Initially launched by the Canadian Labour Congress in 1984, the day was officially established as the National Day of Mourning in 1990 after the Canadian government passed the Workers’ Mourning Day Act. In the United States, the AFL-CIO, America’s union movement, adopted April 28 as Workers’ Memorial Day. Later, in 1996, the International Confederation of Free Trade organized the first International Day of Mourning, which prompted candle lighting ceremonies to protest unsafe work practices. More than 85 countries worldwide recognize this important day.
This year’s theme is “Mourn for the dead, fight for the living.” Here are ways that you can do just that:
- Be a safety mentor to a new worker.
- Find the lesson to be learned from a workplace injury or fatality you’ve heard about.
- Hold a candlelight vigil to remember workers who died.
- Take 5 minutes to listen to Stacy Smallwood’s OHS performance poetry, a beautiful tribute to those who died on the job.
- No matter where you are in North America, dedicate a flower to a fallen worker on the WorkSafeBC memorial website. As you watch the flower fall, take a moment of silence to honor a friend, family member or colleague.
There are probably very few of us who have not known someone who died on the job, as a result of either unsafe work conditions, lack of training, or carelessness on the part of the worker. One of the ways that you can help others is to be a safety mentor to co-workers, at all times, as mentioned above. Don’t take unnecessary chances; go to your supervisor if you feel your tasks are compromised.

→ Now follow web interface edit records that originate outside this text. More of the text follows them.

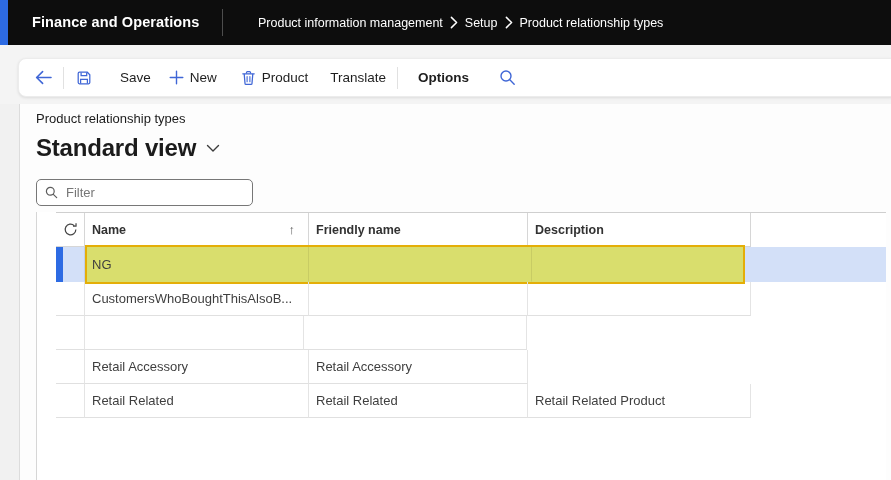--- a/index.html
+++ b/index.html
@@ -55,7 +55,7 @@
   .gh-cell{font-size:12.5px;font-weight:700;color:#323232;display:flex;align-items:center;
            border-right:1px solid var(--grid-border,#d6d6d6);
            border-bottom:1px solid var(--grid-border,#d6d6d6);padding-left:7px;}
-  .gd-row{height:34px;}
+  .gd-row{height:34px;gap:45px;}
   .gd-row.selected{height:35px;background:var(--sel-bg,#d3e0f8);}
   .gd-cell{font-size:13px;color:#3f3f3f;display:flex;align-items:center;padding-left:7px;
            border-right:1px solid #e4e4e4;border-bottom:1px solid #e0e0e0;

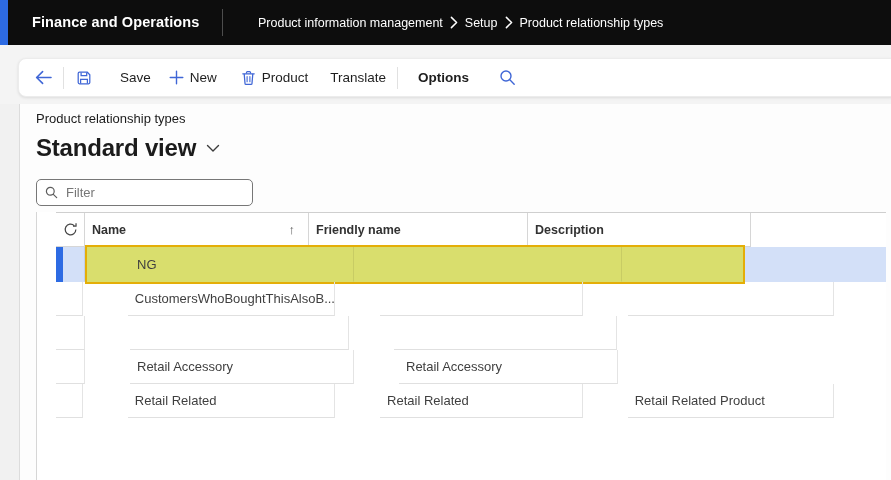--- a/index.html
+++ b/index.html
@@ -206,6 +206,7 @@
         <div class="hl-box"></div>
         <div class="gd-cell c0"></div>
         <div class="gd-cell c1">NG</div>
+        <div class="gd-cell c2">Non genuine</div>
         <div class="gd-cell c3"></div>
         <div class="gd-cell cf"></div>
       </div>

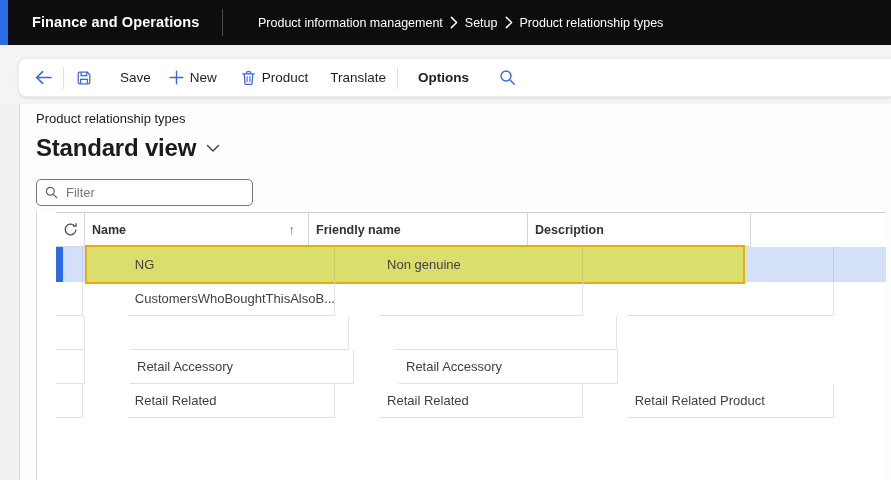--- a/index.html
+++ b/index.html
@@ -221,6 +221,7 @@
 
       <div class="grid-row gd-row">
         <div class="gd-cell c0"></div>
+        <div class="gd-cell c1">FrequentlyBoughtTogether</div>
         <div class="gd-cell c2"></div>
         <div class="gd-cell c3"></div>
         <div class="gd-cell cf"></div>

The following is an excerpt from an AFL-CIO Facts About Safety and Health Department report, dated April 18, 2011: “This year marks the 40th anniversary of the Occupational Safety and Health Administration (OSHA) and the effective date of the Occupational Safety and Health Act. The Act – which guarantees every American worker a safe and healthful working environment – created the Occupational Safety and Health Administration to set and enforce standards and the National Institute for Occupational Safety and Health (NIOSH) to conduct research and investigations. This year also marks the 42nd anniversary of the Coal Mine Health and Safety Act, and 34th anniversary of the Federal Mine Safety and Health Act. Since 1970, workplace safety and health conditions have improved. More than 431,000 workers can now say that their lives have been saved since the passage of the Occupational Safety and Health Act. However, many workers remain in serious danger, as demonstrated by the Massey Energy West Virginia coal mine disaster last April that killed 29 miners, the Tesoro Refinery explosion in Washington state a few days earlier that killed 7 workers, and the BP/Transocean Gulf Coast oil rig explosion that claimed 11 workers lives.”
Approximately 1,000 Canadian workers and over 5,000 American workers die annually in work-related incidents. Canadian workplaces average three workers dying on the job every day, with more than 900,000 workplace injuries reported every year. An average of 16 workers in the U.S. die each day from injuries received at work, and 134 are estimated to die from work-related diseases. Each day in America, approximately 9,000 workers are treated in emergency rooms because of occupational injuries. These statistics indicate that we have a long way to go before we reach the safety goals that North American workers deserve.
CCOHS, OSHA, CDC/NIOSH hope that the annual observance of this day will strengthen the resolve to establish safe conditions in the workplace for everyone. It is as much a day to remember the dead as it is a call to protect the living.